By Nick Rappley
Patterson Fire Department officials are offering tips on how to avoid fire code violations and repeat visits from fire inspectors to fix those problems.
Patterson Fire Prevention Officer Carrie Silveira said this week that during fire inspections of local businesses, she and Patterson firefighters are finding common mistakes.
“The way we do business and the way we live in our houses are two different things,” Silveira said. “Sometimes people just don’t think about this.”
One common problem appears to be the use of extension cords in a business. Leaving them plugged in constantly is a no-no and a fire hazard, she said.
Power strips with a circuit breaker protection can be used in place of the extension cords, she said.

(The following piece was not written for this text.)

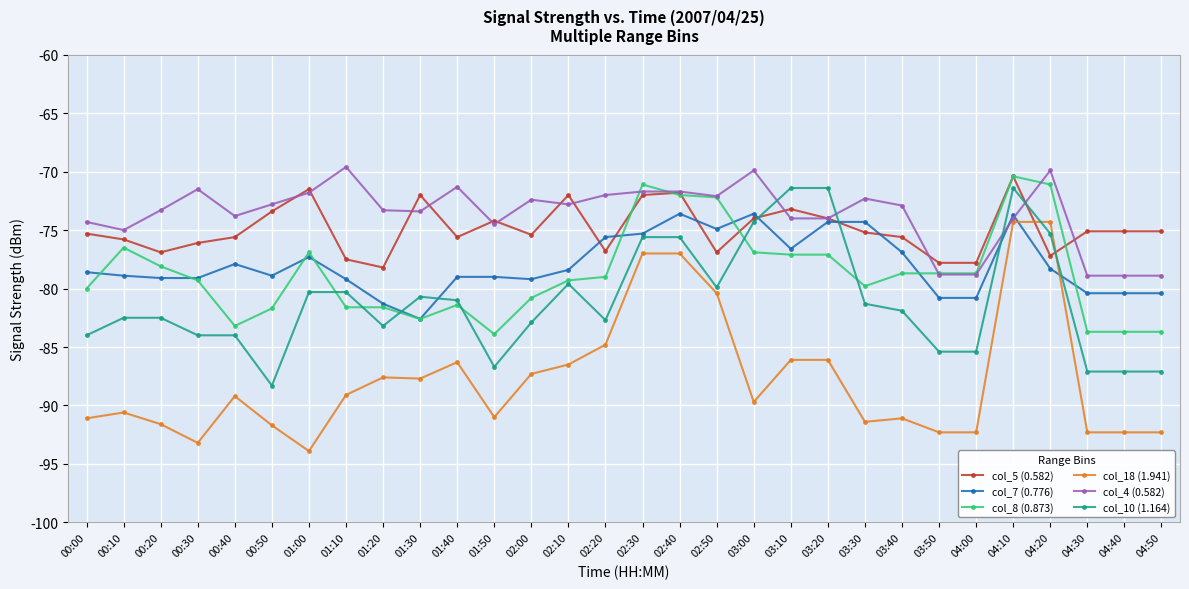

What is the approximate value of col_7 (0.776) at 02:20?

-75.6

Multiple door locks are also a code violation, she said.
“In a business you need to have an easy way out for people to exit during a fire or emergency,” she said. The doors must not be obstructed with storage or other materials in front of them.
Fire extinguishers need to be checked and tagged by a service professional annually and fire suppression systems at restaurants must be checked every six months, Patterson Fire Division Chief Jeff Gregory said.
Address numbers are a big issue. Firefighters need to be able to find them easily to find where the emergency is, Silveira said.
“The numbers must be clear and visible from the street,” she said.
Other common problems include maintenance of fire alarms and exit signs. Annual and five-year testing reports should be made to the inspector, she said, and exit signs should be visible and lit at all times.
Gregory said that while leeway can be provided in other types of cases, fire inspections are not one of them.
“You can’t be flexible from one person to the next,” he said. “We stick by the rules for the safety of the people.”
Gregory said people’s lives are at stake, business owners, the public and firefighters.
Silveira said the department is good about working with folks to get violations corrected and that businesses should expect a visit about once a year to check up. If there are corrections needed the fire inspectors, who could pop in any time for the initial inspection will follow up in about three weeks to see if the issues have been resolved.
“Our business is not to put others out of business or cost them money,” she said. “But we do have a responsibility that when we see something wrong to get it corrected.”